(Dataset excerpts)
# # # # #
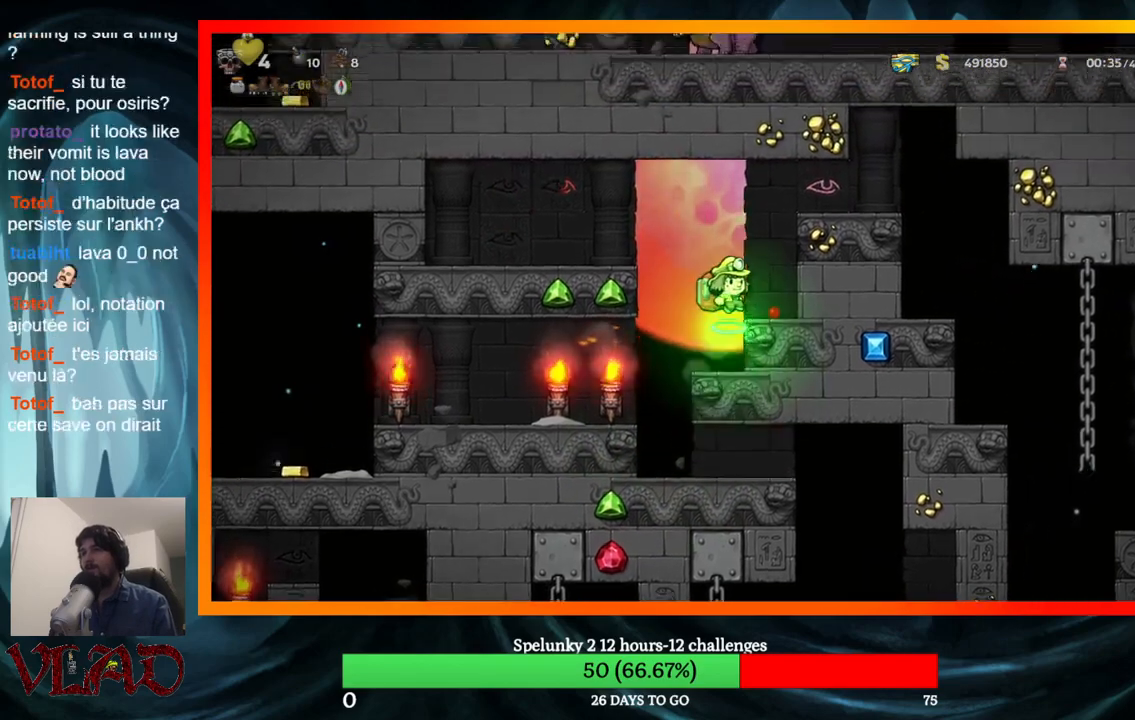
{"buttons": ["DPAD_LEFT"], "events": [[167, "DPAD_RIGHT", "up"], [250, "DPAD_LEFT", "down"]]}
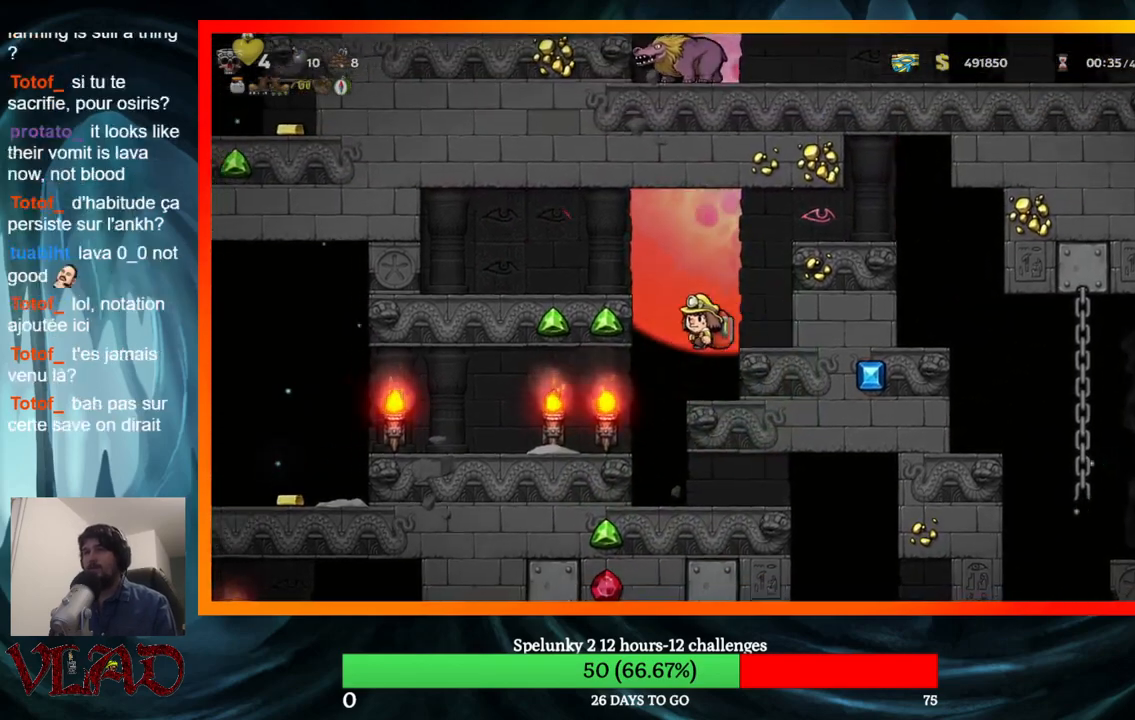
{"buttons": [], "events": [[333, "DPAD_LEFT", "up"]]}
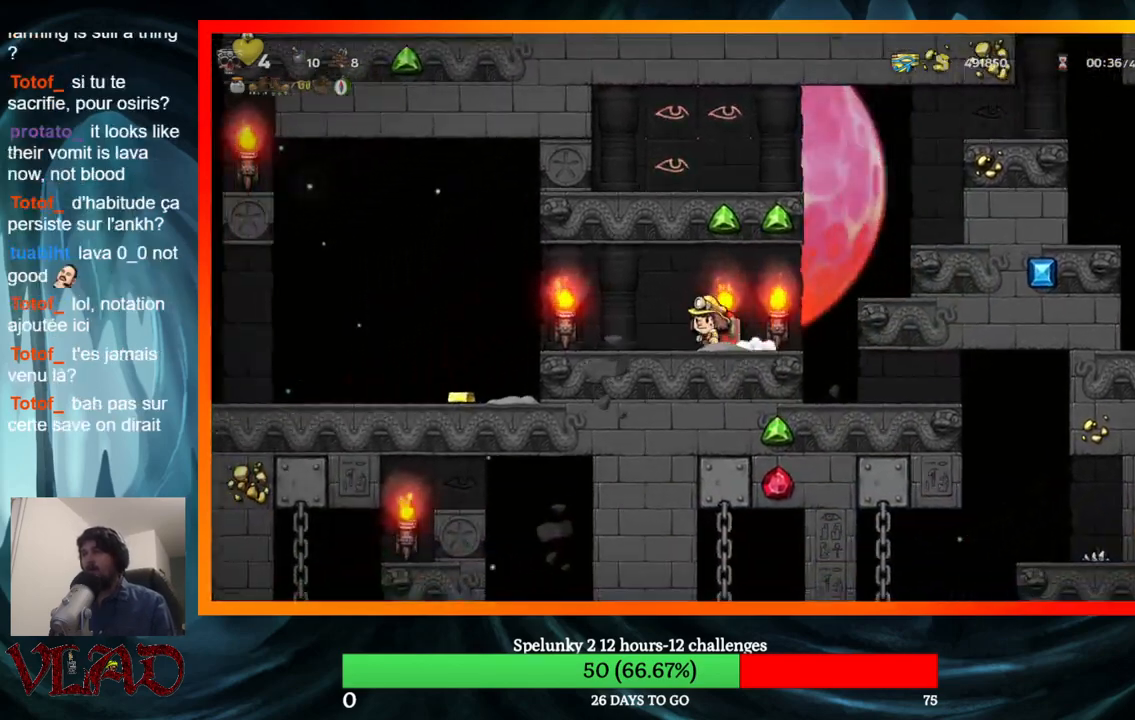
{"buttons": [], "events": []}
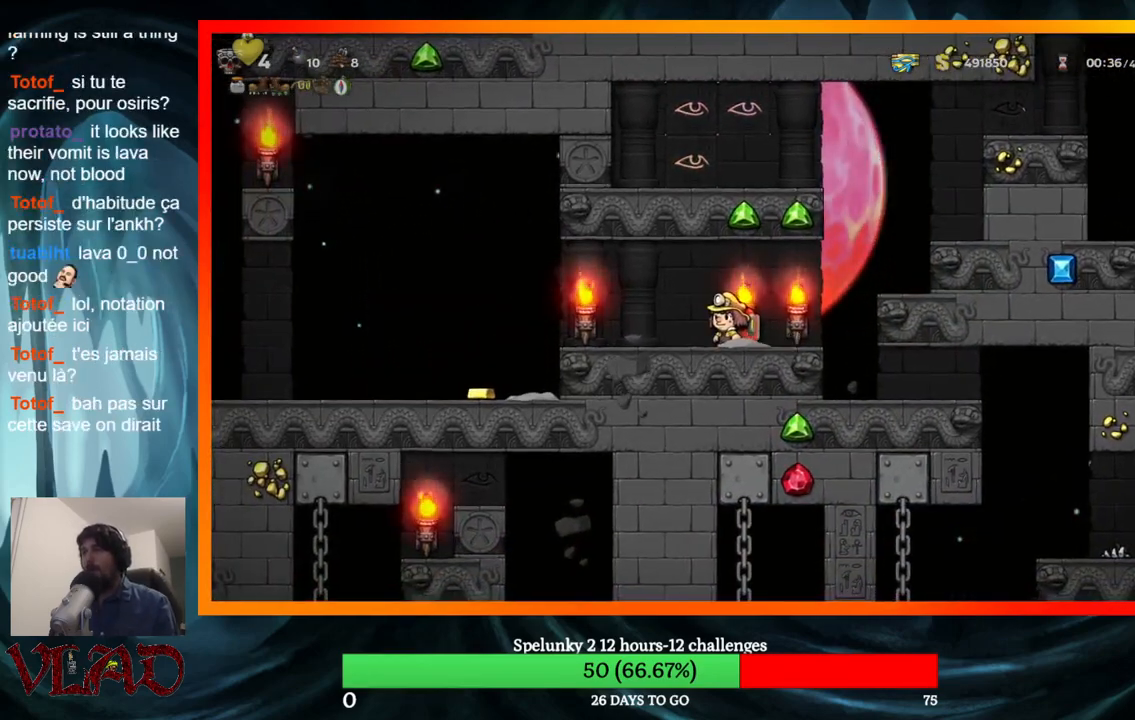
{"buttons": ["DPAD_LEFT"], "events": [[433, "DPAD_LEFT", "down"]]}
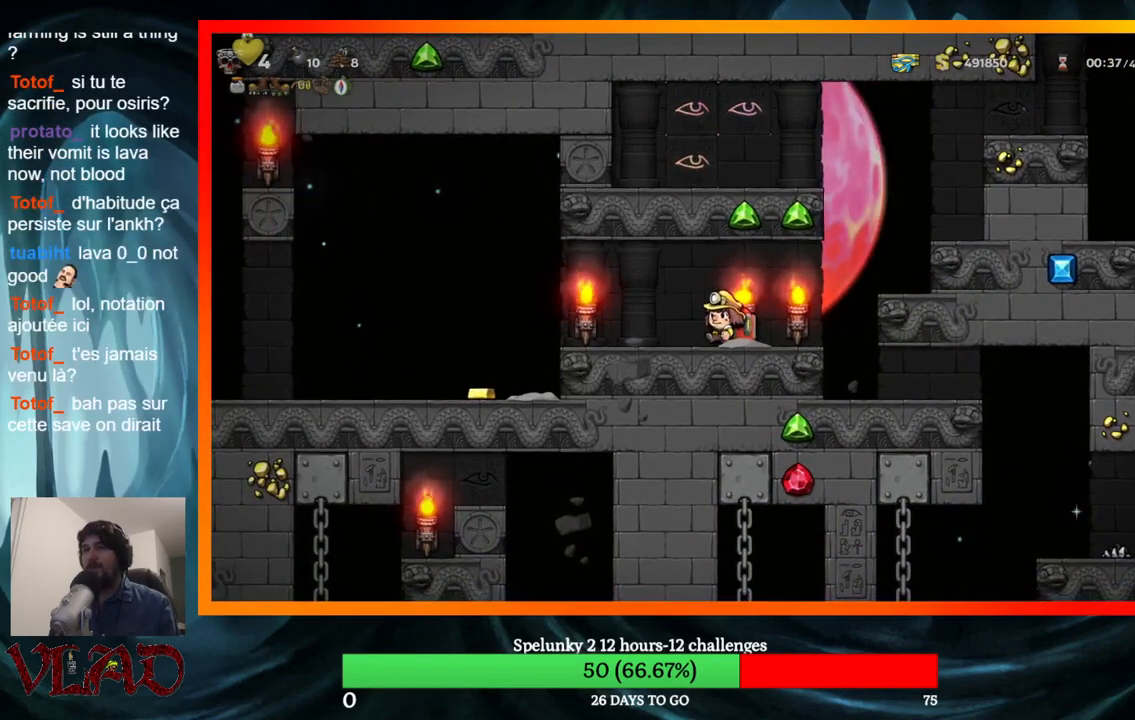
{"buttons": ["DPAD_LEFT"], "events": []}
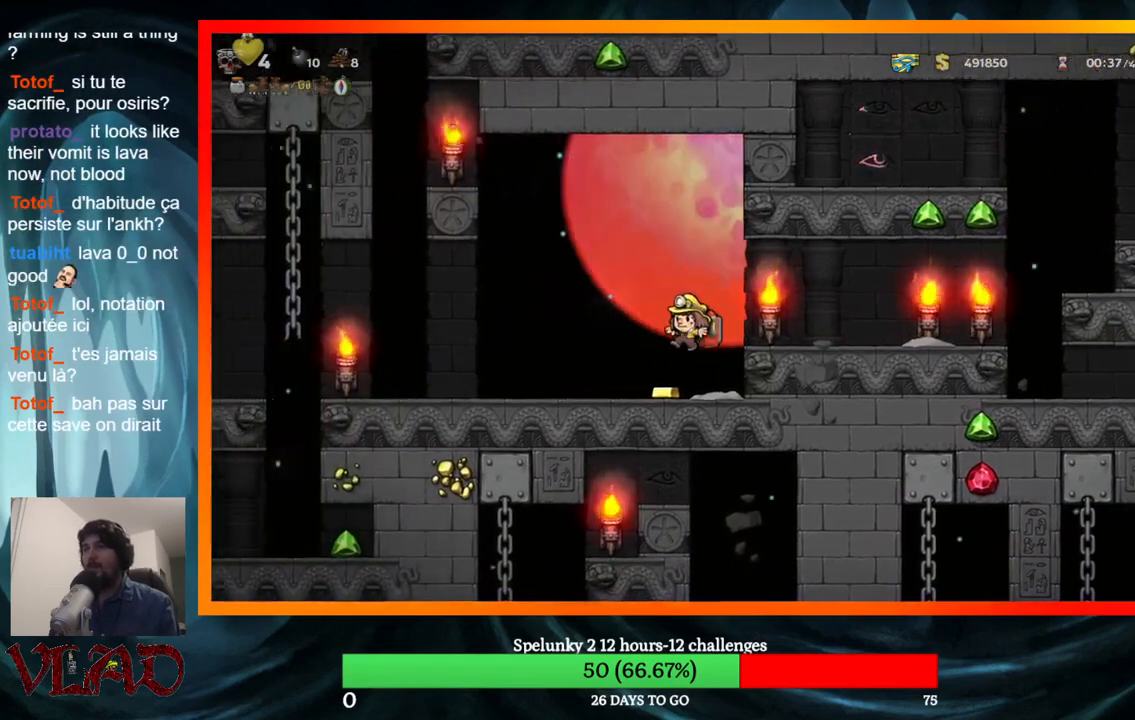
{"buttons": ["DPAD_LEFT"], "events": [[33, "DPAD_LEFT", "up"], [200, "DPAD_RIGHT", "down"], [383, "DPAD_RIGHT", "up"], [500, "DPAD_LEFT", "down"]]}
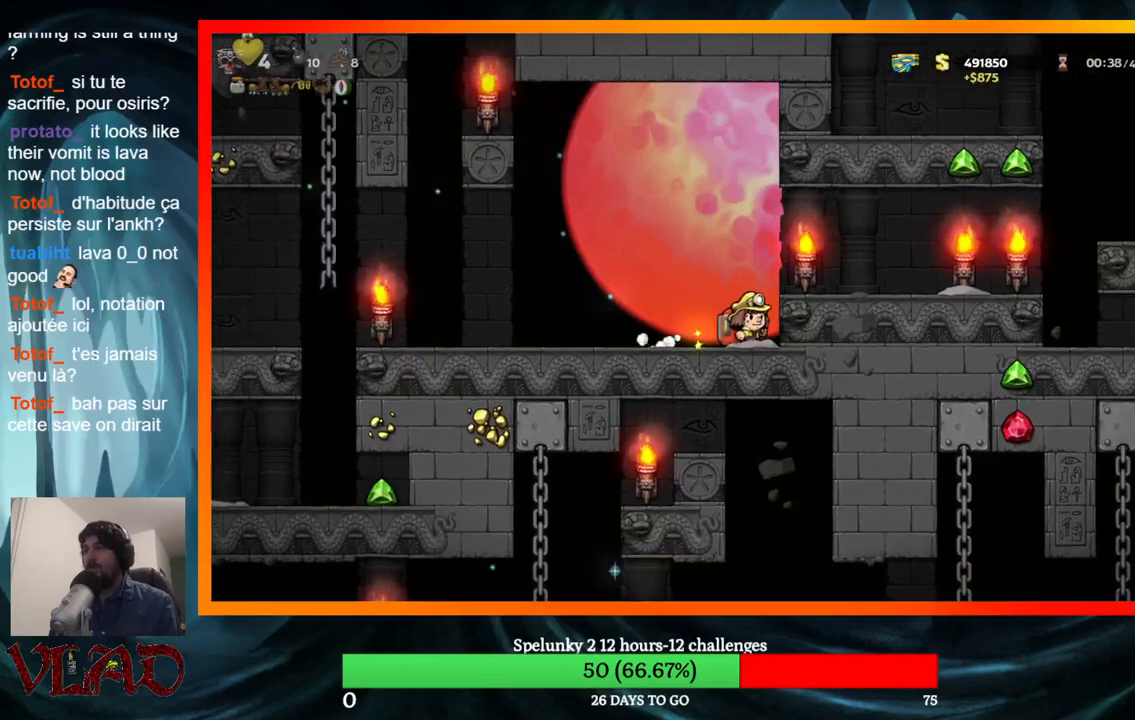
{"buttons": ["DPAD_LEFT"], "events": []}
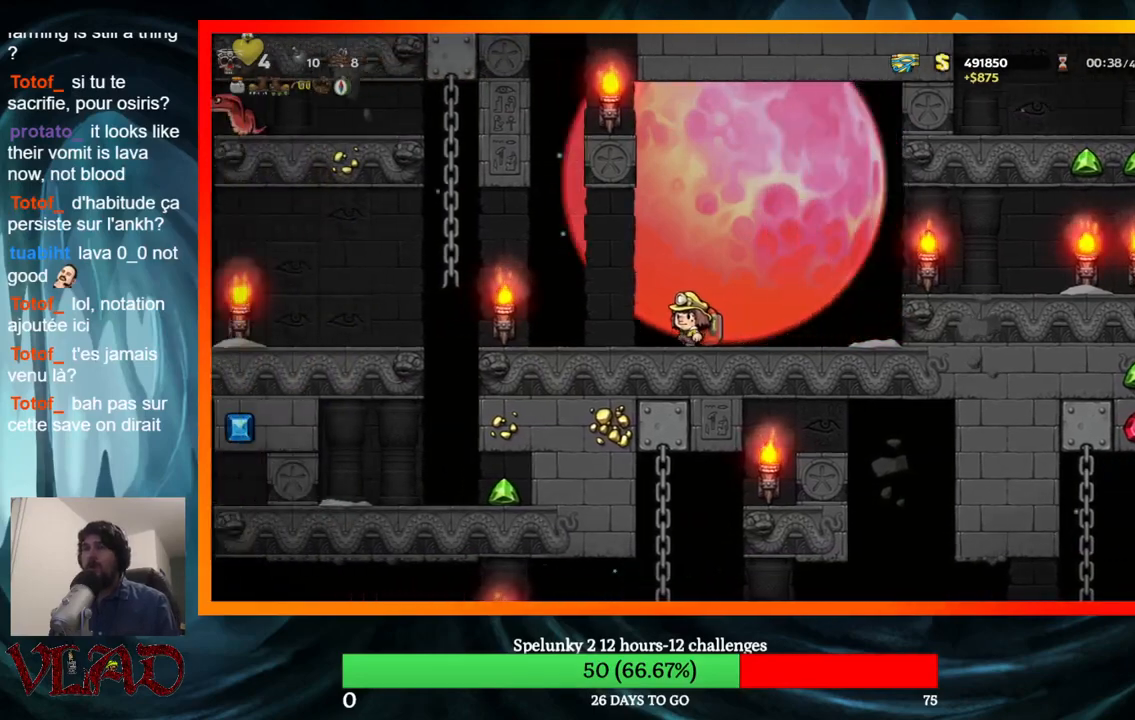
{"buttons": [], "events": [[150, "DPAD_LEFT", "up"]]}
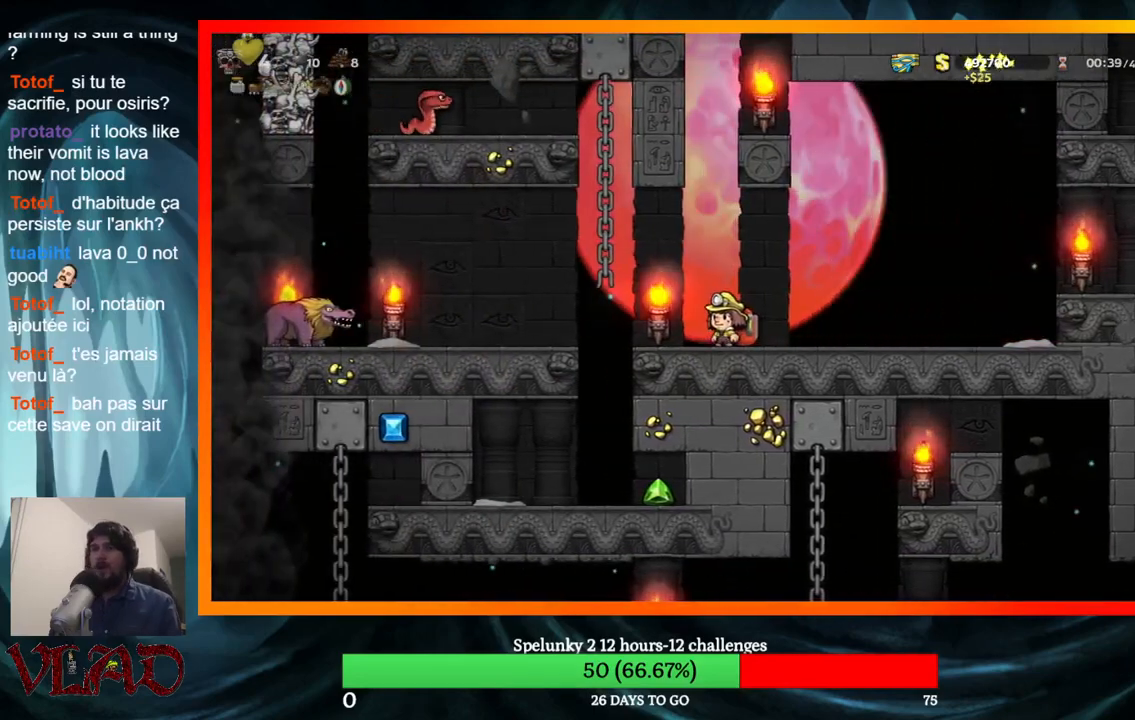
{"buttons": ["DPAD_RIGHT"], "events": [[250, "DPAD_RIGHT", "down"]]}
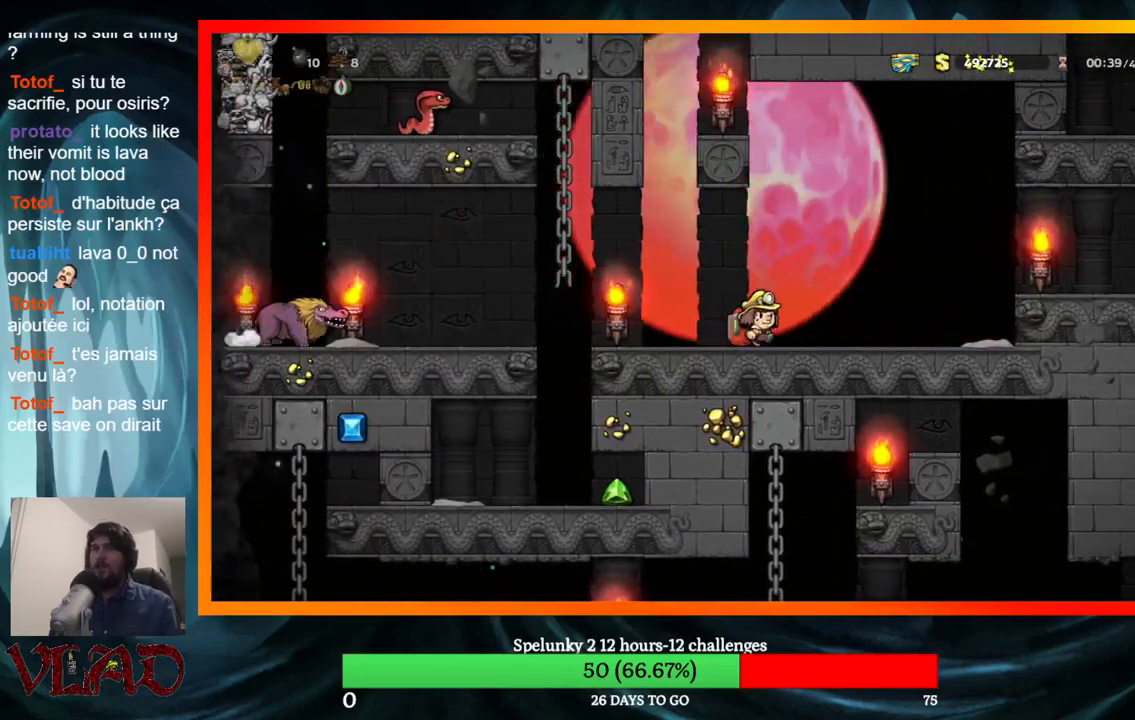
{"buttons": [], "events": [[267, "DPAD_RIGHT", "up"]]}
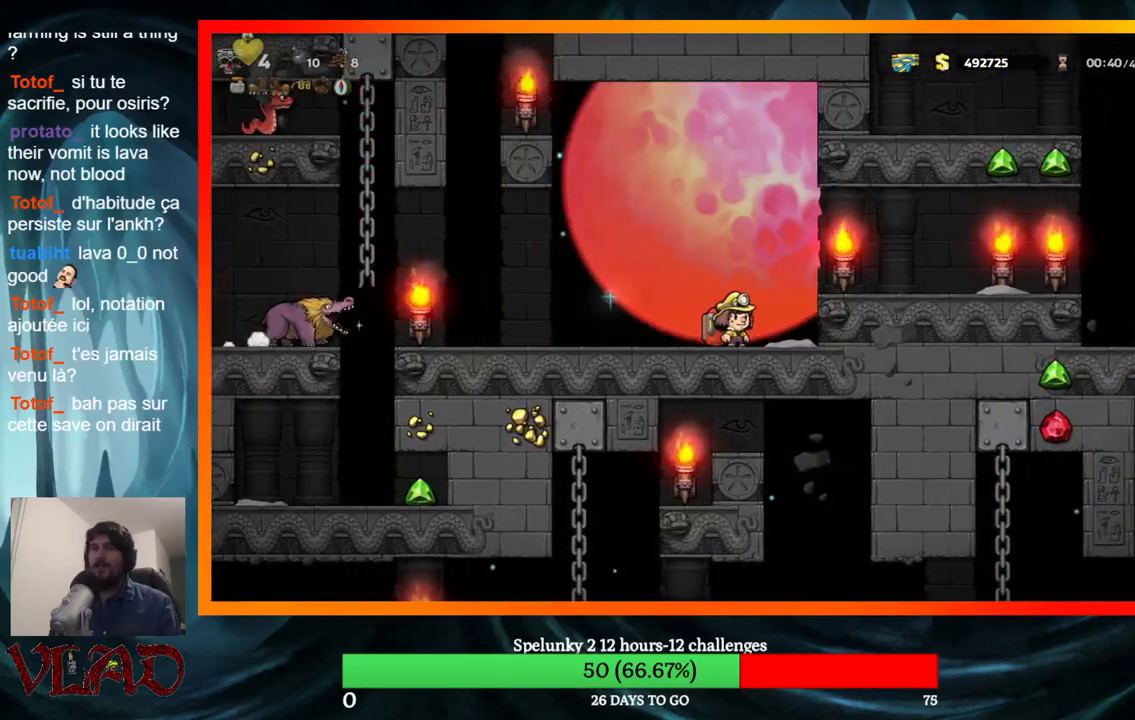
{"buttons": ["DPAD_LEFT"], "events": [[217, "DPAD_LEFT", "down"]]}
# # # # #
Among the lines above, find those holding "down" and copy each one.

{"buttons": ["DPAD_LEFT"], "events": [[167, "DPAD_RIGHT", "up"], [250, "DPAD_LEFT", "down"]]}
{"buttons": ["DPAD_LEFT"], "events": [[433, "DPAD_LEFT", "down"]]}
{"buttons": ["DPAD_LEFT"], "events": [[33, "DPAD_LEFT", "up"], [200, "DPAD_RIGHT", "down"], [383, "DPAD_RIGHT", "up"], [500, "DPAD_LEFT", "down"]]}
{"buttons": ["DPAD_RIGHT"], "events": [[250, "DPAD_RIGHT", "down"]]}
{"buttons": ["DPAD_LEFT"], "events": [[217, "DPAD_LEFT", "down"]]}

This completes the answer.